まこの時間

毎日の生活の中の小さな癒しと、笑いを求めて。

おとぼけ家族のプチ遭難 続編

2008-10-24 | 事件簿
鉄塔を目安に降りていったが、そこは登ったとき休憩した鉄塔とは全く違うところだった。鉄塔は同じ形だがあたりの景色が違うことは誰にも分かった。

終始前進という方針を変えないリーダーに対しいつもならここで、軽いギャグをかますところだ。
「これがほんとの鉄塔徹尾(徹頭徹尾)」と、浮かんだが、状況が悪いので黙っていた。
はるか向こうにも鉄塔がある。そこへ行くには一山超えなくてはならないように思う。
仕方なくやみくもに降りるしかない。
誰ももと来た道へ戻ろうとは言わないし、ここへきてリーダーが誰であるか分からないし、わたしも自分の意見に自信が持てないので、皆と黙々歩くしかない。

誰だこの前登ったし・・と言っていたのは、誰だ小学生の遠足と言っていたのは・・と、心の中では罵倒していたが、しかし、ここで誰をも責められない。

[元データ]
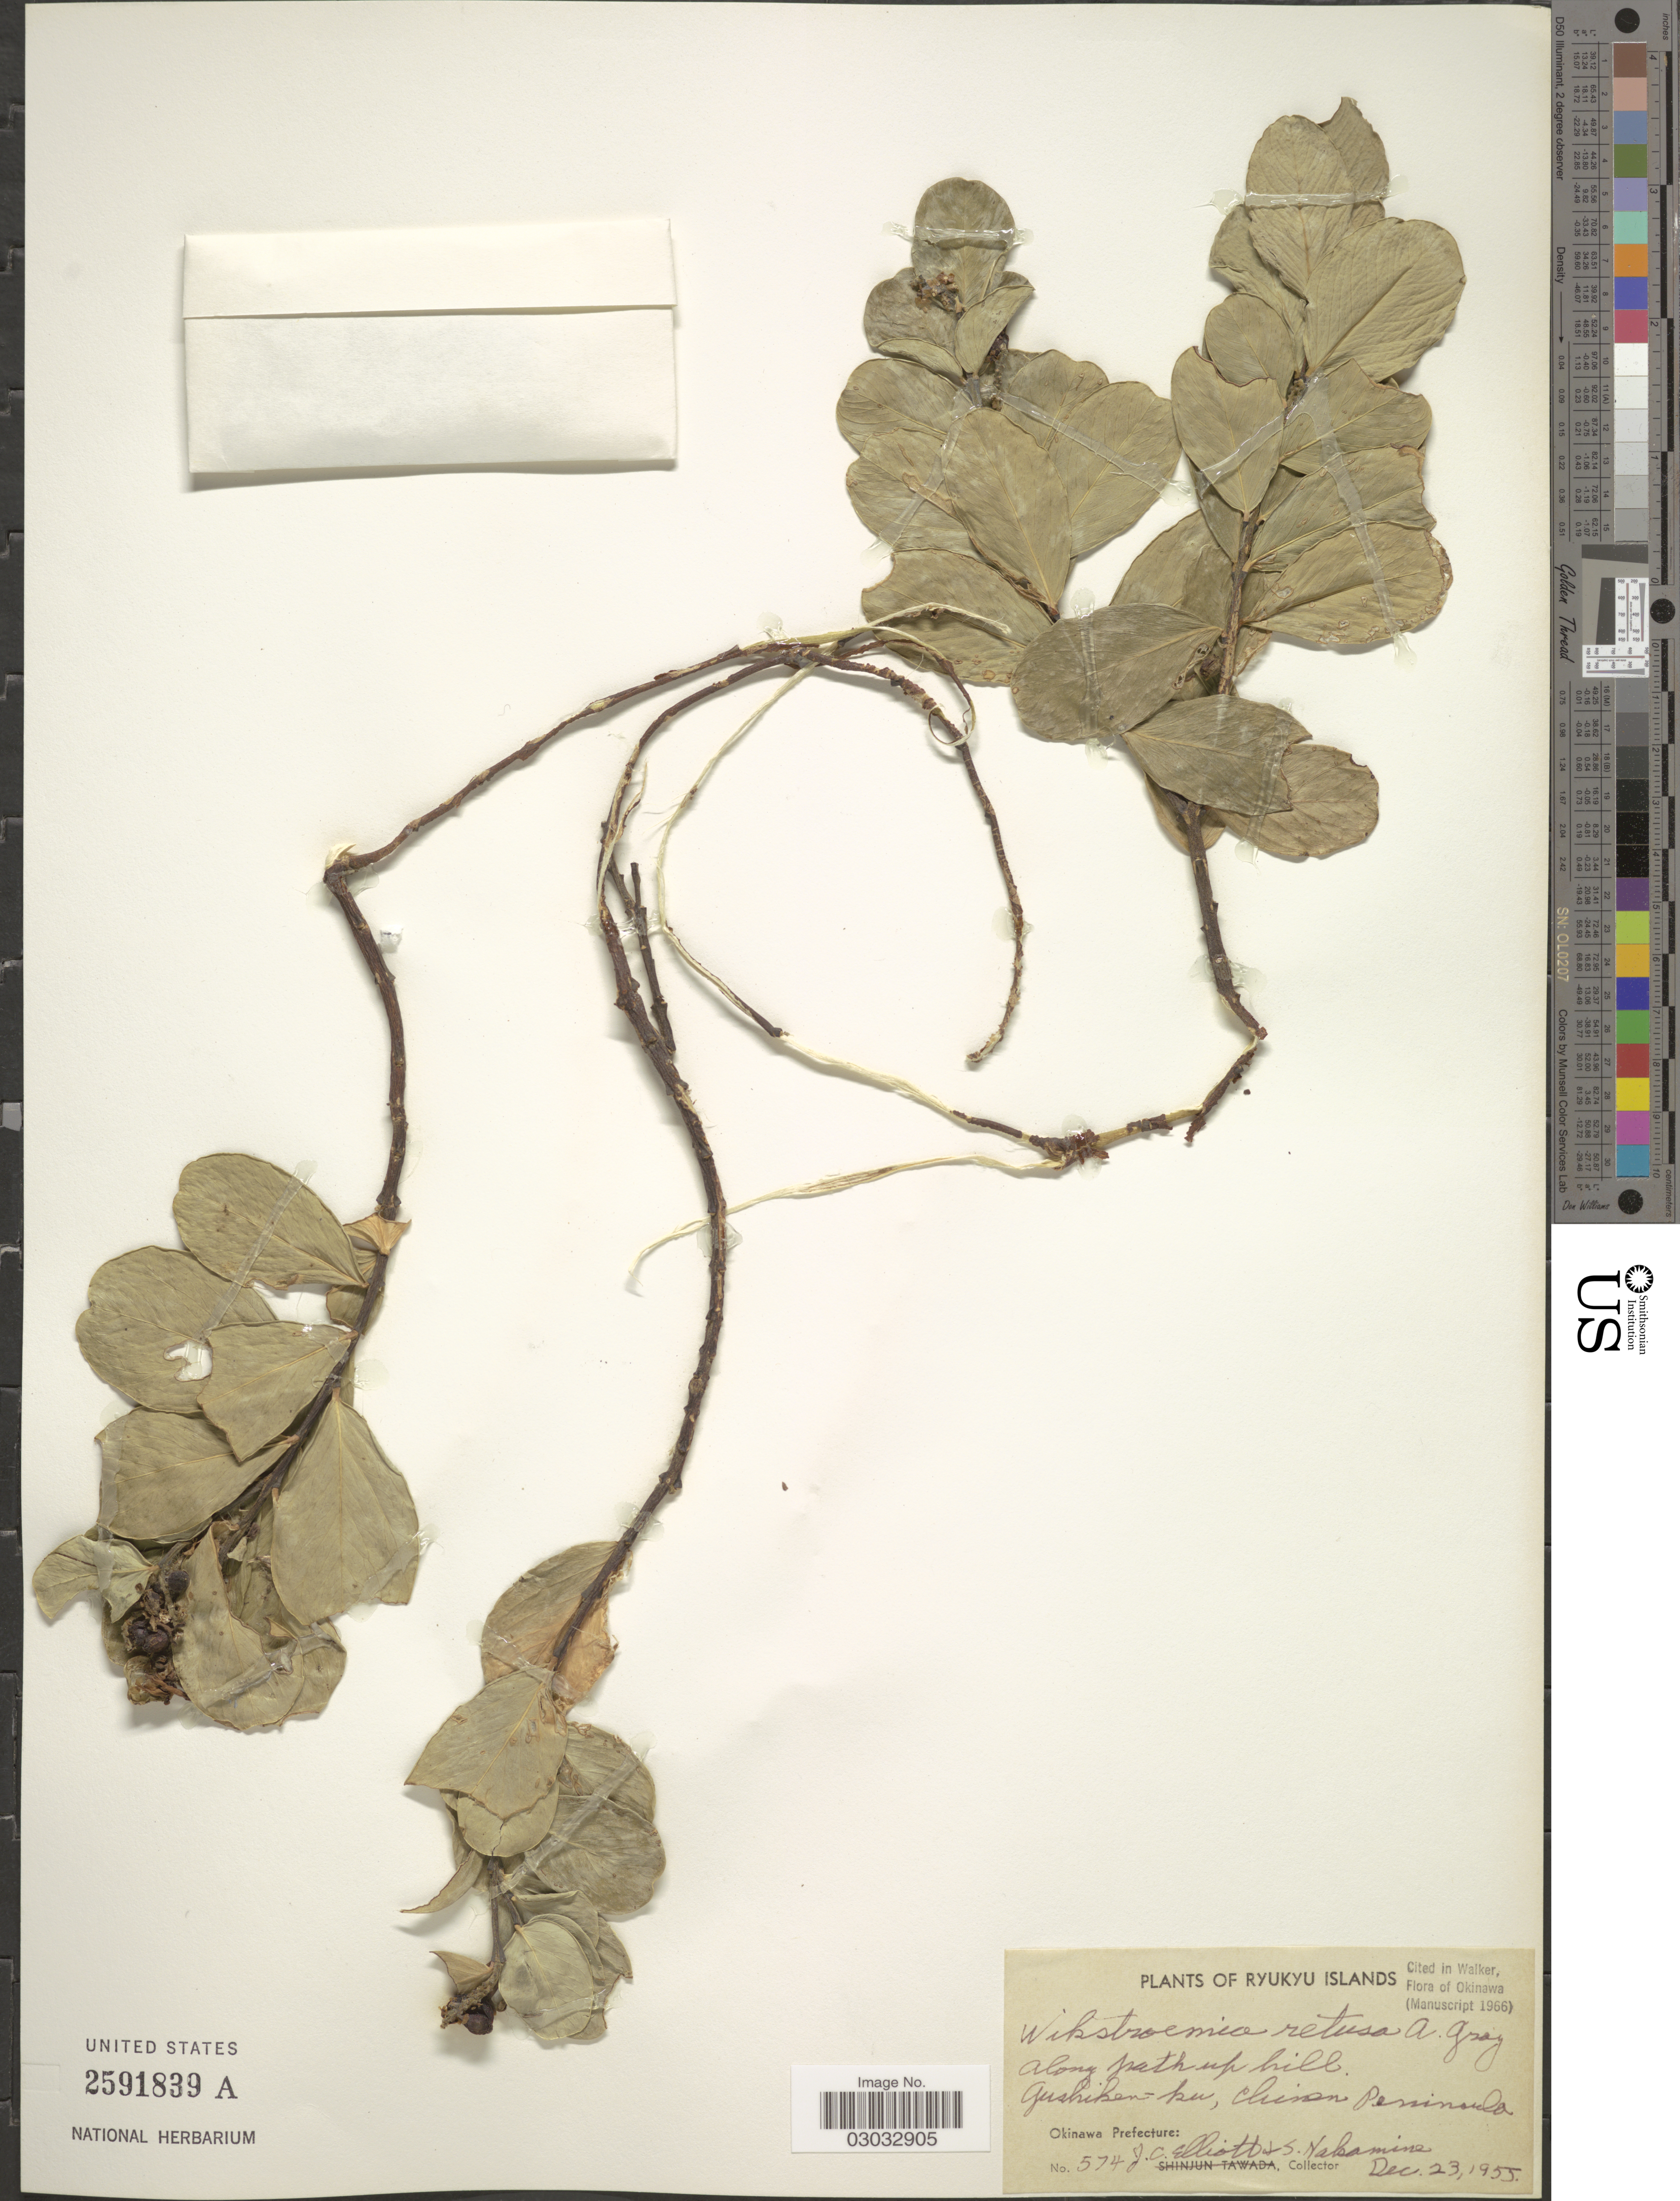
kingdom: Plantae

[演習問題]
(A) 家族の山歩きを綴った文章から、「仕方なくやみくもに降りるしかない。」から「たが、しかし、ここで誰をも責められない。」までを一字一句違えずに再掲してください。
(B) 家族の山歩きを綴った文章の最後の文に続けて、その先を書き進めてください。

[解答]
(A)
仕方なくやみくもに降りるしかない。
誰ももと来た道へ戻ろうとは言わないし、ここへきてリーダーが誰であるか分からないし、わたしも自分の意見に自信が持てないので、皆と黙々歩くしかない。

誰だこの前登ったし・・と言っていたのは、誰だ小学生の遠足と言っていたのは・・と、心の中では罵倒していたが、しかし、ここで誰をも責められない。

(B)
「朝出発でよかったんね。夕方やったら道も見えんし完璧な遭難やわ」
と、励ましたつもりがこの状況では嫌味に聞こえる。
どこへ行っていいのか分からないというのは不安だ。疲れ方も倍増する。
「太陽があっちにあるということは、あっちが海側で、もしかしたら小松に出るかもしれんね」と、思いつきだけを頼りに歩く。
登っているのか降りているのか分からないだらだらとでこぼこの高さが続く。

川の音が聞こえる。
「水の流れに沿って行けば降りられるやろ」と、これまで無口だった旦那がリーダー然としてきた。水は下へ流れるものだ。
そんなの当たり前だろうと思ったが、娘の前でも旦那は立てなくてはならない。
いらぬことを口走らないようにするこの心豊かなわたし。
しかし本来、山で遭難したら谷へ降りるのは危険らしい。

ようやく砂利道が見えてきて、タイヤの後があるのを見た時、小躍りするほど嬉しかった。おまけに、登山の格好をした中年の夫婦らしい人に会う。
この状況で人に会うというのは、何よりほっとする。
ここで熊に会ったら、互いに罵り合いながら逃げるだろう。
その人たちは、杖を持っていて、足にも脚絆のようなものを巻いてる。
もちろん登山靴だ。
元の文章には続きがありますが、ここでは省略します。